> **READING TEXT**
Model 1 compares CSH households—those who never experienced any housing instability incident—with MSH households—those who experienced housing instability sporadically over the study period. The results reveal that compared to CSH households, MSH households tend to be consistently widowed, divorced, or separated, or to fluctuate between being a couple and being single. This finding is consistent with Desmond and Perkins (Citation2016)’s study highlighting the strong relationship between transitions in adult members and housing instability. Additionally, compared to CSH households, MSH households were likely to have at least one child, suggesting that the presence of children may place low-income households at a heightened risk of housing instability (Desmond et al., Citation2013; Kang, Citation2019). Compared to those who stably maintained homeownership status, households that consistently rented, entered homeownership, or experienced fluctuation between renting and owning between 2003 and 2009 were more likely to belong to the MSH group. Also, in this comparison, households were likely to be MSH households when the households’ heads were in earlier life stages, particularly those under 30 in 2003. Also, being a household with at least one unstable income source and fluctuating between a household with and without a member with health problems were likely to be MSH households compared to CSH households. Lastly, households that consistently moved in and out of socially distressed neighborhoods over the period were likely to be MSH households, suggesting that households occasionally experienced housing instability when they voluntarily and involuntarily escaped from distressed neighborhoods (Darrah & Deluca, Citation2014; Desmond & Shollenberger, Citation2015).

> **DATA EXCERPTS**
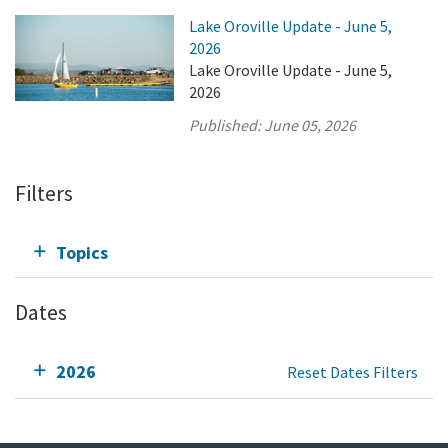
Lake Oroville Update - June 5,
2026
Lake Oroville Update - June 5,
2026
Published:
June 05, 2026
Filters
Topics
Dates
2026
Reset Dates Filters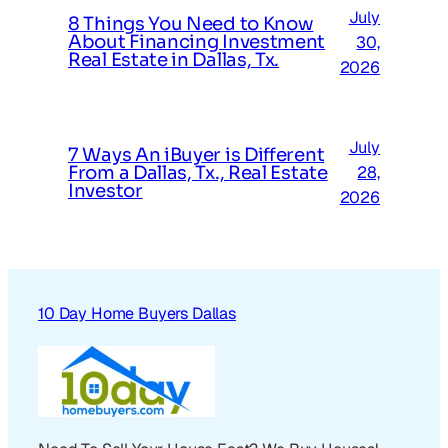
July
8 Things You Need to Know
About Financing Investment
30,
Real Estate in Dallas, Tx.
2026
July
7 Ways An iBuyer is Different
From a Dallas, Tx., Real Estate
28,
Investor
2026
10 Day Home Buyers Dallas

> **SET OF TASKS**
• A. In the passage on housing instability, rewrite the paragraph beginning "Model 1 compares CSH households" as a bulleted list of its main findings.
• B. According to the passage on housing instability, what age group of household heads in 2003 was particularly associated with MSH households?

> **TASK-BY-TASK OUTPUTS**
• A.
Model 1 compares CSH households (no housing instability incidents) with MSH households (sporadic housing instability over the study period). Compared to CSH households, MSH households were more likely to:
- be consistently widowed, divorced, or separated, or to fluctuate between being a couple and being single
- have at least one child
- have consistently rented, entered homeownership, or fluctuated between renting and owning between 2003 and 2009, rather than stably maintaining homeownership
- have heads in earlier life stages, particularly under 30 in 2003
- have at least one unstable income source
- fluctuate between having and not having a member with health problems
- consistently move in and out of socially distressed neighborhoods

• B. Household heads under 30 in 2003.